» **SOURCE DATA**:
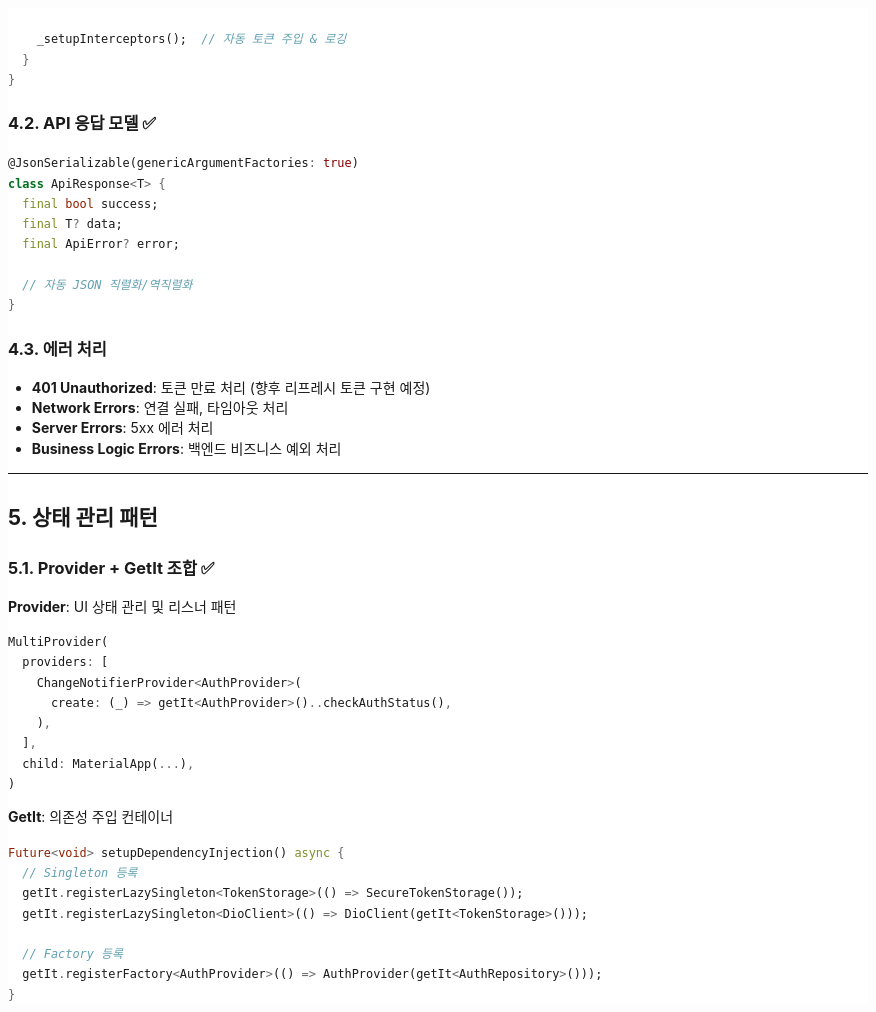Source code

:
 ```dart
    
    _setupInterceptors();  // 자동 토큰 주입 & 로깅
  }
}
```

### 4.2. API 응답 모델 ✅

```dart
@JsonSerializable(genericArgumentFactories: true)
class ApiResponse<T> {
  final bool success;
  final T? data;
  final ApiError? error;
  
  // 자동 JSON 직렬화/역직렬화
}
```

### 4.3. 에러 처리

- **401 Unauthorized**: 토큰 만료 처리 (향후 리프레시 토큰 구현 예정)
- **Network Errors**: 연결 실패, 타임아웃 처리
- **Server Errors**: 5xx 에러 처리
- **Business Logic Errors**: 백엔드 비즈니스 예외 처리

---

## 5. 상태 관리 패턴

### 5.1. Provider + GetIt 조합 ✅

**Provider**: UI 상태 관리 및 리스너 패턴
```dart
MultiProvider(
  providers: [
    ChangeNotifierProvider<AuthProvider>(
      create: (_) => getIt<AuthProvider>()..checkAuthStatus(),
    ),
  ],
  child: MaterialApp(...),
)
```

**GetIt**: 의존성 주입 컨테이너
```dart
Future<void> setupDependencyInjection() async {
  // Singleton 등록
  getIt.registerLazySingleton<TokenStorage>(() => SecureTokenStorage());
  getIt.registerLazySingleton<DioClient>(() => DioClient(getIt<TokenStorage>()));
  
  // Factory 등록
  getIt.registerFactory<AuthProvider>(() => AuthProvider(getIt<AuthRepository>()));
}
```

---

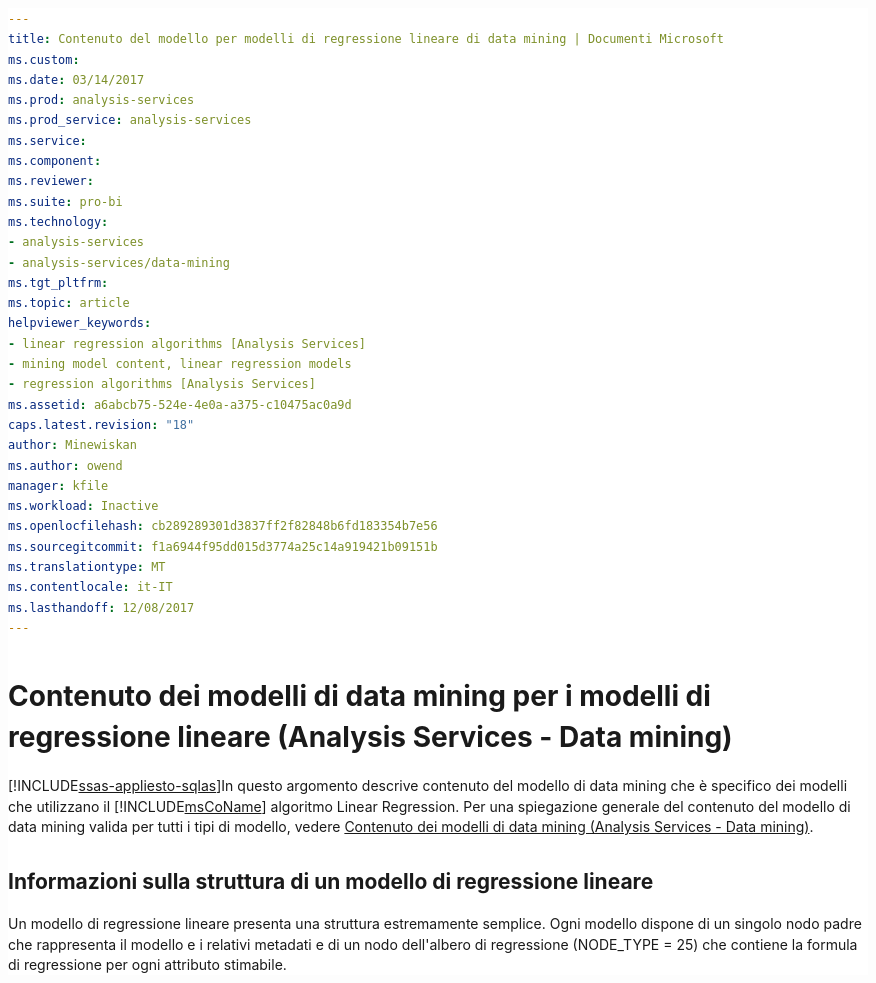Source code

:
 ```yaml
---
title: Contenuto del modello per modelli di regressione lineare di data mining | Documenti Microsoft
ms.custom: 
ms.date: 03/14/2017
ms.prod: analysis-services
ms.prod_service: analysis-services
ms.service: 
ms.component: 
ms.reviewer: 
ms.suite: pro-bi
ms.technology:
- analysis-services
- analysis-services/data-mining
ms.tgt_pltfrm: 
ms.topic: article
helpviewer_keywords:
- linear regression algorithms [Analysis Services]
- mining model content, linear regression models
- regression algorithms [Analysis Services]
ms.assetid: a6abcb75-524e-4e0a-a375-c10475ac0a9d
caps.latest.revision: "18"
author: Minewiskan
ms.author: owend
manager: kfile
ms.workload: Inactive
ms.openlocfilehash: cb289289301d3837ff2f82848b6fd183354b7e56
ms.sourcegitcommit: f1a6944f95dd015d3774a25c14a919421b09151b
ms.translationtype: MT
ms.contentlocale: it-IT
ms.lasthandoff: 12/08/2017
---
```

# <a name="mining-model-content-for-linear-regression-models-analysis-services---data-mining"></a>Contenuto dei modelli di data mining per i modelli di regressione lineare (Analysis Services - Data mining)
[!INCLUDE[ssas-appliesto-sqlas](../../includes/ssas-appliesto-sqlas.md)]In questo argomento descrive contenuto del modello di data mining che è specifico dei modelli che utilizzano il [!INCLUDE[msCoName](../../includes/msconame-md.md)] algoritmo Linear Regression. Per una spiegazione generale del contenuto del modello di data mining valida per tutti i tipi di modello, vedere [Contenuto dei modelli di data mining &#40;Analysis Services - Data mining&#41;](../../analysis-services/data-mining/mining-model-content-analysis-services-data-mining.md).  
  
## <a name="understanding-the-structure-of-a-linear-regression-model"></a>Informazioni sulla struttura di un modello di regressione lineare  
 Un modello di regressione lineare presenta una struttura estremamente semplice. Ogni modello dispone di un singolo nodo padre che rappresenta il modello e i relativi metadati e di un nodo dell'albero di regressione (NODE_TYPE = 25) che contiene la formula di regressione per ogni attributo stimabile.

==

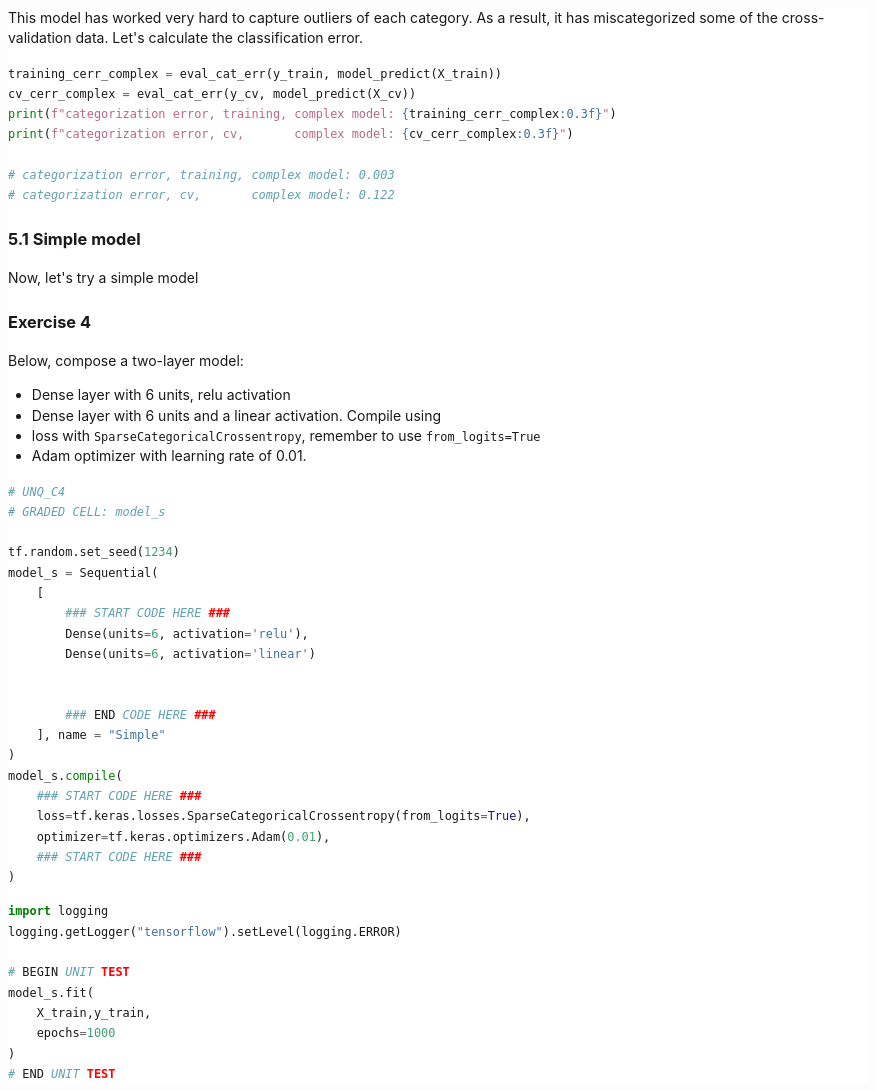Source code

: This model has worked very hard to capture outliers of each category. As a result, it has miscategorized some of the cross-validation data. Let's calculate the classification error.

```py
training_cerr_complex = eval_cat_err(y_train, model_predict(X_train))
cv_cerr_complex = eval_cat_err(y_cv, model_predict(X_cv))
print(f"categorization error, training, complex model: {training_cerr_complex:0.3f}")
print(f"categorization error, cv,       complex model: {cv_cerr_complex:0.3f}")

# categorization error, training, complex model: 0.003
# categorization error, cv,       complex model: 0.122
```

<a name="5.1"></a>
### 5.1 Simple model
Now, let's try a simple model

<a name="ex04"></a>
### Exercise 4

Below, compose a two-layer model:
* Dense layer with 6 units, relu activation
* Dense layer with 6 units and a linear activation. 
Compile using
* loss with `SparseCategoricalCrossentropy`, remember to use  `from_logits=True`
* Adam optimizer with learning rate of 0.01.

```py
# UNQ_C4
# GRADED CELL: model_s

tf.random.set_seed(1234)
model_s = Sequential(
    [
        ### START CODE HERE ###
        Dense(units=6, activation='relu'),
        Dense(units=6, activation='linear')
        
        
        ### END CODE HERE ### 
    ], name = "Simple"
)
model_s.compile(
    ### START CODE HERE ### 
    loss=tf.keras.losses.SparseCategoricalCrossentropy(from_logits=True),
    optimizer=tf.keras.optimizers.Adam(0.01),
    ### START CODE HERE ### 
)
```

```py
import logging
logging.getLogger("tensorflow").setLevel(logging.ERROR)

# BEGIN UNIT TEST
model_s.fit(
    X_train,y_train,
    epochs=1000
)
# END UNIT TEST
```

» **PROBLEM REQUIREMENTS**:
What lines above hold the word "layer"? List them all.

» **REPLY TO THE TASK**:
Below, compose a two-layer model:
* Dense layer with 6 units, relu activation
* Dense layer with 6 units and a linear activation. 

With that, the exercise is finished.